Circular motivational continuum of 19 values with sources that underlie their order. (adapted from Schwartz et al. 2012).

The Schwartz value theory has proved to be a powerful tool used in many studies on various aspects of life and values were found systematically related to daily behaviours as well as to major life choices (Schwartz et al. 2017; Sagiv, Sverdlik, and Schwarz 2011) including medicine. For instance, Cataldi et al. (2019) studied the relevance of people’s values to their attitudes to vaccination. Authors found the relationship between positive attitudes to vaccination and two subscales: Conformity and Universalism, whereas Self-direction was associated with late vaccination.

Due to the empirical evidence of the relationship between values and people’s specific behaviours and decisions (Skimina et al. 2019), we decided to analyse the usefulness of Schwartz’s theory for predicting the level of patients’ desire for autonomy. To the best of our knowledge, this has not yet been investigated in the literature. An important premise of this research is that previous studies based on Schwartz’s values taxonomy have shown the significant role age plays in shaping individual values (Robinson 2013). This phenomenon has been confirmed by studies of Western and non-Western cultures (Marcus, Ceylan, and Ergin 2017).
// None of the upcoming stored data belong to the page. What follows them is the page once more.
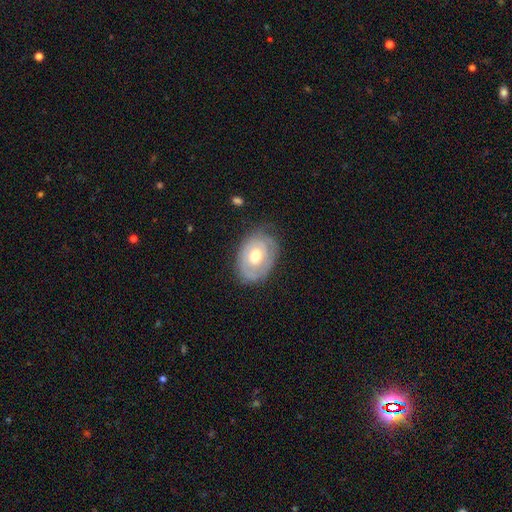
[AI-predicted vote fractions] Smooth or featured: featured or disk — 58% (smooth — 36%)
Edge-on disk: no — 94% (yes — 6%)
Bar: no — 81% (weak — 16%)
Spiral arms: yes — 54% (no — 46%)
Bulge size: moderate — 74% (large — 13%)
Merging: none — 70% (minor disturbance — 22%)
Moreover, in the study of thirteen European countries, Robinson found that values are positively correlated with age (Robinson 2013). Typically, older people tend to be more conservative and attached to tradition but less prone to self-enhancing activities such as searching for new stimulation or change. Younger people are more open to self-improvement and change but less conservative. These general differences between age groups are the basis for analysing the relationship between the desire for autonomy and values in relation to a specific age group.

As we have already mentioned, there are many different ways of understanding autonomy. In our study, similarly to other authors (Cullati et al. 2011), we treated autonomy as the patients’ desire for information and their willingness to make medical decisions (we have not considered other elements of a patient’s autonomy, e.g., the right to privacy and confidentiality). The primary goal of the current study was to assess the utility of 19 values for predicting the desire for autonomy (DA). Previous studies confirmed that DA was related to the age of the study participants, i.e., the younger the person, the stronger the DA (Ende et al. 1989; Levinson et al. 2005). However, the relationship between DA and the structure of values has not been examined. In this study, we wanted to investigate whether DA is motivated by the same factors among younger people as it is among older people.

As a preliminary step, we wanted to check whether young adults in our sample, like those in other nations’ studies, had a stronger desire for autonomy than older adults, so we tested the hypothesis: The desire for autonomy in medical decision-making is higher among younger adults as compared to older adults (Hypothesis 1). Concerning values, since autonomy is defined as the capacity to think, decide, and act freely and independently, we presumed that people who valued Self-direction in their thinking and actions would have a higher DA. Therefore, we formulated the following hypothesis: Participants from both groups who attribute high importance to Self-direction (thought and action) have higher DA (Hypothesis 2). In terms of the relationship between DA and the other Schwartz values, we adopted an exploratory approach and did not formulate hypotheses.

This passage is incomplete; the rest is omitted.